== Stated task 1 ==
Translate this sentence from the Hot Fuzz soundtrack article into Spanish: "The UK release contains 22 tracks, and the US/Canada release has 14."
== Stated task 2 ==
Reproduce the passage of the Hot Fuzz soundtrack article between "Composition" and "on separate tracks.", inclusive.

Begin Page extract

Hot Fuzz: Music from the Motion Picture is the soundtrack album to the 2007 British crime-comedy film, Hot Fuzz. The album was released on 19 February 2007 in the United Kingdom, and on 17 April 2007 in the United States and Canada. The UK release contains 22 tracks, and the US/Canada release has 14.

Composition
The film's score is by British film composer David Arnold, who has scored the James Bond film series since 1997. Among Arnold's works featured on the soundtrack album is the "Hot Fuzz Suite", which is a compilation of excerpts from the score.

Other music from the film is a mix of 1960s and 1970s British rock (The Kinks, T.Rex, The Move, Sweet, The Troggs, Arthur Brown, Cozy Powell), new wave (Adam Ant, XTC) and indie UK and American rock (The Fratellis, Eels, Jon Spencer).

Dialogue by Simon Pegg, Nick Frost and various other cast members is interwoven into the music itself, rather than being on separate tracks.

End Page extract
Begin Data entries

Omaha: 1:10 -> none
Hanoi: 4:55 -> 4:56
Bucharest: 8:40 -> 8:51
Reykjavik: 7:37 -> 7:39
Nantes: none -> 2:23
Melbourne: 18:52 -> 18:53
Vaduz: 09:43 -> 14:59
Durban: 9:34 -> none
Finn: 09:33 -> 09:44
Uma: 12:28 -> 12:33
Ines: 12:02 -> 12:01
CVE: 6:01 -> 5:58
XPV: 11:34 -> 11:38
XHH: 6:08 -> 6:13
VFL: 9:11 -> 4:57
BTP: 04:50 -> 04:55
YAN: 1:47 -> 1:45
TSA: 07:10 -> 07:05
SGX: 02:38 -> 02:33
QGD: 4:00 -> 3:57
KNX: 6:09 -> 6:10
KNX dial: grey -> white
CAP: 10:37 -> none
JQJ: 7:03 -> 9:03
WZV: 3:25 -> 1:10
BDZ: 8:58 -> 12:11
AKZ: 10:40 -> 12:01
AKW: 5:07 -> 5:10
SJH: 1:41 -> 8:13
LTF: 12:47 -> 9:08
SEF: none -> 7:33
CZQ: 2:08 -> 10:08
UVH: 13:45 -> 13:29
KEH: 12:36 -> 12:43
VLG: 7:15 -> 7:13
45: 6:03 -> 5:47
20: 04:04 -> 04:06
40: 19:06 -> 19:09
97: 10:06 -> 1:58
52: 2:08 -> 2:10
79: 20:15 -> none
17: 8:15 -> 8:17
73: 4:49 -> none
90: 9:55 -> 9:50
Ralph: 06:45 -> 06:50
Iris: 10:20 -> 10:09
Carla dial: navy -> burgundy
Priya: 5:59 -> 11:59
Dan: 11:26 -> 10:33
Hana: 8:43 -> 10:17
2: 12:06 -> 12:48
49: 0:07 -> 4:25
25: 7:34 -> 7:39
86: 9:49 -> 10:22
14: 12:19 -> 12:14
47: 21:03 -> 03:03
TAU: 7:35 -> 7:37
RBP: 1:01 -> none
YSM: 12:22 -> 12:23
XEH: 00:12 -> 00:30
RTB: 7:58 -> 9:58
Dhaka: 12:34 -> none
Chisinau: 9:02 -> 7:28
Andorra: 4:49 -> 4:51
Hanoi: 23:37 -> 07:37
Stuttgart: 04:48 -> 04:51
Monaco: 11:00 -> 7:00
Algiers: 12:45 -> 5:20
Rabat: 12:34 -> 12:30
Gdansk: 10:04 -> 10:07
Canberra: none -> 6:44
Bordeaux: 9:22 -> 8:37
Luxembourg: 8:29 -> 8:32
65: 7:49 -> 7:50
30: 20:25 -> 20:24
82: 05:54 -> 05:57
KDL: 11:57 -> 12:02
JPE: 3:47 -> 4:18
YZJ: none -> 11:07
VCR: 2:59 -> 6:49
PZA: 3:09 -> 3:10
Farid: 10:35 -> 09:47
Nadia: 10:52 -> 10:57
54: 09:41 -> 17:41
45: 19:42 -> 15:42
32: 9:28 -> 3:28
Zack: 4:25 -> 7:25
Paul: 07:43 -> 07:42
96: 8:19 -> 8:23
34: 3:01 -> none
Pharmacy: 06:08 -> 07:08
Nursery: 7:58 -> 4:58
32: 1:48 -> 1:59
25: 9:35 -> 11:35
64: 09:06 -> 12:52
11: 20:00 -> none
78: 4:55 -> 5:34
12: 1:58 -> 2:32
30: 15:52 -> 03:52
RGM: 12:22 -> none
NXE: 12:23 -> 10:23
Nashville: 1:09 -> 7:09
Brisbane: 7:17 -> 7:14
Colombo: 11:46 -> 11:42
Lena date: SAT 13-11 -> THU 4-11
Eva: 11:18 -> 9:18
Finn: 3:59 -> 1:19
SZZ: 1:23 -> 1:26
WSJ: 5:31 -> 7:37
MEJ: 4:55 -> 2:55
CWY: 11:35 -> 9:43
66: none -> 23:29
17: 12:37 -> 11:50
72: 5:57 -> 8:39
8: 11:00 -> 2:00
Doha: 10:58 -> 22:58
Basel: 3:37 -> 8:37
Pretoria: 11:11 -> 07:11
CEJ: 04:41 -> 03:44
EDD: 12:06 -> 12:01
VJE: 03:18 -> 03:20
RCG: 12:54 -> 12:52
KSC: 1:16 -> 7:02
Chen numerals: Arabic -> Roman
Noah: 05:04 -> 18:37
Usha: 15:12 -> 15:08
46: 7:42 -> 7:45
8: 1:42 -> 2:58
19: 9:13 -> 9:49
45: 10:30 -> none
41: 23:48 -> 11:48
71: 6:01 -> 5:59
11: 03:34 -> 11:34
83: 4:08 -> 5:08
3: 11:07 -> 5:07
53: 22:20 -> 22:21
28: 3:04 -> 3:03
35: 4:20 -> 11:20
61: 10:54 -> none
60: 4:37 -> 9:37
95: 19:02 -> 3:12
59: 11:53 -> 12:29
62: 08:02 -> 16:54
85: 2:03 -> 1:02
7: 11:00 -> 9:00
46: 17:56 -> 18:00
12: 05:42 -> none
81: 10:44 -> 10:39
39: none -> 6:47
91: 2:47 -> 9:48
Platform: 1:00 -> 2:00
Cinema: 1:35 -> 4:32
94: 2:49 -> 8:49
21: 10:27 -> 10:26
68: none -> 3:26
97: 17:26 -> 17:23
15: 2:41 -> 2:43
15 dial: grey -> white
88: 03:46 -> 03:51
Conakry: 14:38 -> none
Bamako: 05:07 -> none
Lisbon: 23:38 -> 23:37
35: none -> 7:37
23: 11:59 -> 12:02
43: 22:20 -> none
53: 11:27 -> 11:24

End Data entries

== Worked solution 1 ==
La edición del Reino Unido contiene 22 pistas, y la edición de Estados Unidos y Canadá tiene 14.

== Worked solution 2 ==
Composition
The film's score is by British film composer David Arnold, who has scored the James Bond film series since 1997. Among Arnold's works featured on the soundtrack album is the "Hot Fuzz Suite", which is a compilation of excerpts from the score.

Other music from the film is a mix of 1960s and 1970s British rock (The Kinks, T.Rex, The Move, Sweet, The Troggs, Arthur Brown, Cozy Powell), new wave (Adam Ant, XTC) and indie UK and American rock (The Fratellis, Eels, Jon Spencer).

Dialogue by Simon Pegg, Nick Frost and various other cast members is interwoven into the music itself, rather than being on separate tracks.